*** Task input Section Begins ***

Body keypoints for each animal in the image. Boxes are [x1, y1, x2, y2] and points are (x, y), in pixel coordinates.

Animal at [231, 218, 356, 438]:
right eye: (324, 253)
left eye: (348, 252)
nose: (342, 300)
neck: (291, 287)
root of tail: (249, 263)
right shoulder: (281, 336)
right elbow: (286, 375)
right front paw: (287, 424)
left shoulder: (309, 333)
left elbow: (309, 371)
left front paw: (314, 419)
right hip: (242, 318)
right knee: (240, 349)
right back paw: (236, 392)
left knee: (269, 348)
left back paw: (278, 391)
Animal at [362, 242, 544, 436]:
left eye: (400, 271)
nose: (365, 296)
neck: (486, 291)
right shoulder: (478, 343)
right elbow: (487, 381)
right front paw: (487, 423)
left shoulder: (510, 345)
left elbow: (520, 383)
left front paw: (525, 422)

*** Task input Section Ends ***
*** Task input Section Begins ***

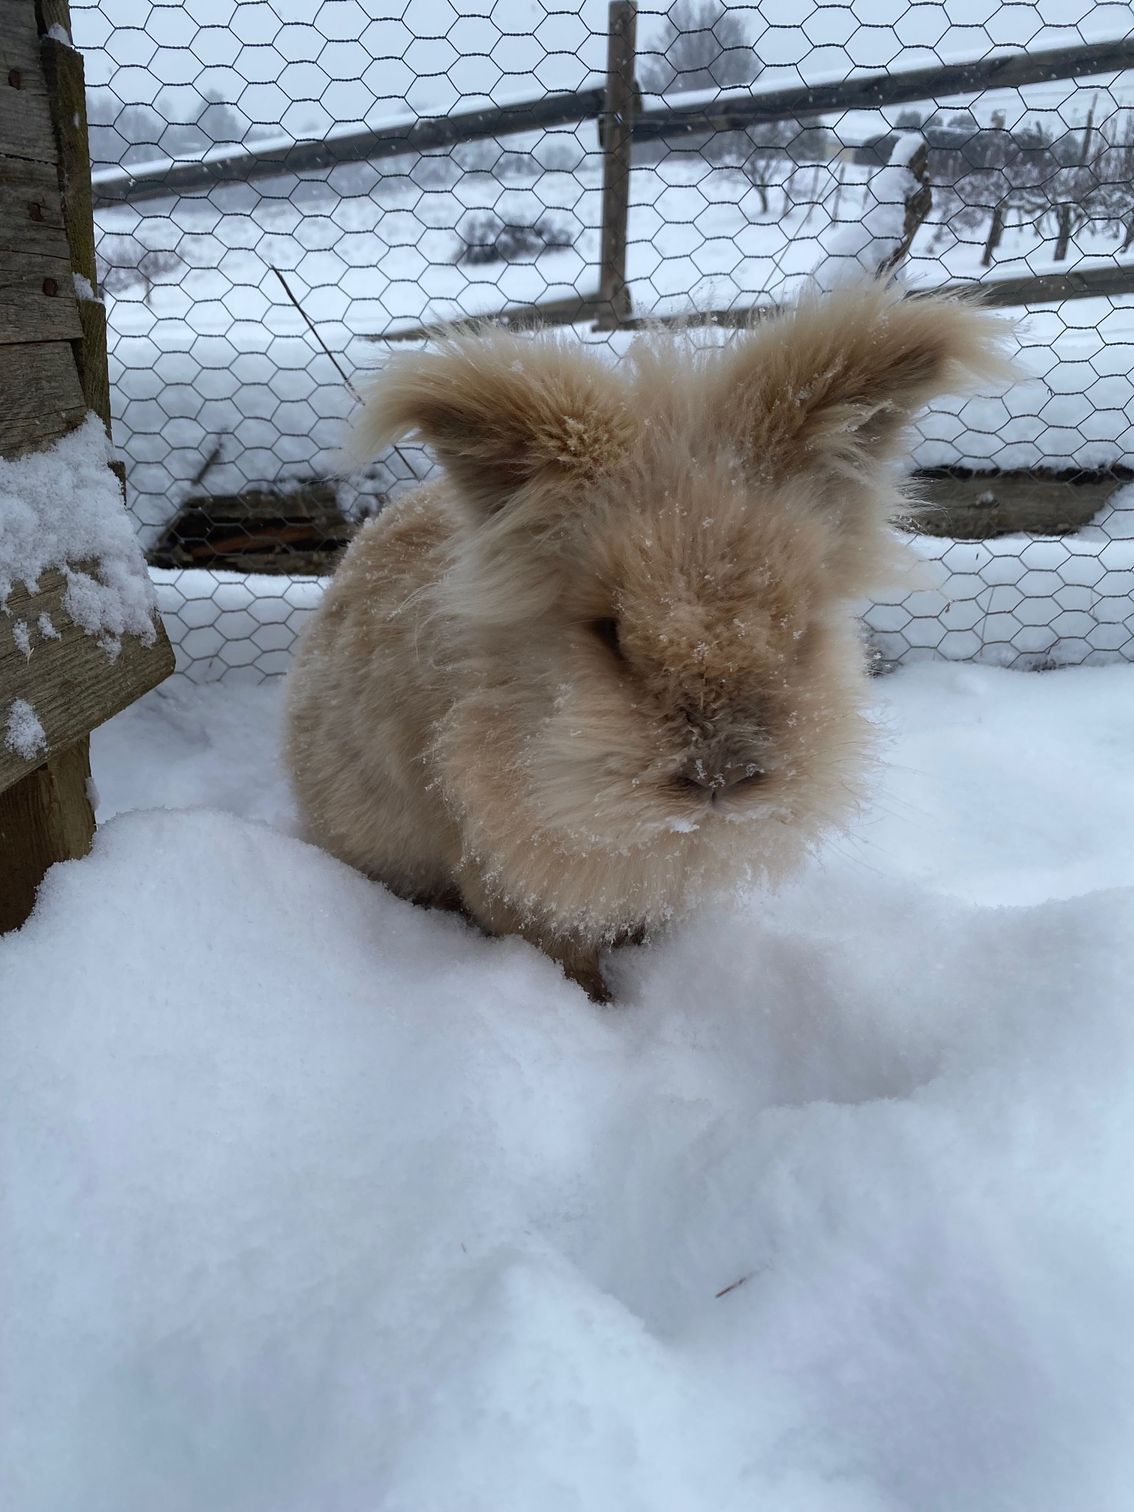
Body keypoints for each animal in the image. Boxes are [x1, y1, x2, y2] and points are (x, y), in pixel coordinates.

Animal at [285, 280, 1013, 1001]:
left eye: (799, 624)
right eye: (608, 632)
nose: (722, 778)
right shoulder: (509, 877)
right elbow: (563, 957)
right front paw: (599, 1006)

*** Task input Section Ends ***
*** Task input Section Begins ***

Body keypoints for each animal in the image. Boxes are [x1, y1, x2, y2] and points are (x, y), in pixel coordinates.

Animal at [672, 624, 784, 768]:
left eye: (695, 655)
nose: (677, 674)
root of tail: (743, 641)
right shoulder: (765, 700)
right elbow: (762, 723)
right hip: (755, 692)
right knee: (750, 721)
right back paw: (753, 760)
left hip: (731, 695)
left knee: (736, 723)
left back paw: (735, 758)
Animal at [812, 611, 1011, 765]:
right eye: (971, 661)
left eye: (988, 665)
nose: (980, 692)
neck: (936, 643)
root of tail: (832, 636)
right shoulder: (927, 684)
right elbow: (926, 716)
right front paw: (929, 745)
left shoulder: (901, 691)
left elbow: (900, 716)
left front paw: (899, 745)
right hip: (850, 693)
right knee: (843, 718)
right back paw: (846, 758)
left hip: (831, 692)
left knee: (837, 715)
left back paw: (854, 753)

*** Task input Section Ends ***

> Assignment
Word for word, restate the lines of the data above that fall between the line holding "nose: (365, 296)" and the line holding "left front paw: (525, 422)", inclusive, and no other lines.

> Exercise answer
nose: (365, 296)
neck: (486, 291)
right shoulder: (478, 343)
right elbow: (487, 381)
right front paw: (487, 423)
left shoulder: (510, 345)
left elbow: (520, 383)
left front paw: (525, 422)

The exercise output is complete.